## [WHAT YOU HAVE TO DO]
Look over the data below and give the number of lines containing the word "operator", with no other words.

## [EXTRACTED RECORDS]
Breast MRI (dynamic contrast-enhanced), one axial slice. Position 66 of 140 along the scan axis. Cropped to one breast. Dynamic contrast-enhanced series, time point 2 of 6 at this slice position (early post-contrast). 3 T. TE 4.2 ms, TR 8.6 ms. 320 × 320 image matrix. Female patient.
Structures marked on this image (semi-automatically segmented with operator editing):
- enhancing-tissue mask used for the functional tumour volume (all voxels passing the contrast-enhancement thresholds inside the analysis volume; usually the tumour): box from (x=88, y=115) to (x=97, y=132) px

---

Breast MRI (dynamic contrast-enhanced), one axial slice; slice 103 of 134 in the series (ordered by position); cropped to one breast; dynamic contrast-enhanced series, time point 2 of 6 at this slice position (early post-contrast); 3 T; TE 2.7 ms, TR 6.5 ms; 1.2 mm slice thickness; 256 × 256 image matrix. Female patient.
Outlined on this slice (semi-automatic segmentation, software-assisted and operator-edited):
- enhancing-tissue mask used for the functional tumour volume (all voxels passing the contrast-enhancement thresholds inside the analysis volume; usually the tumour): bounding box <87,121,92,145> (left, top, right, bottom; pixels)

## [RESPONSE TO THIS EXERCISE]
2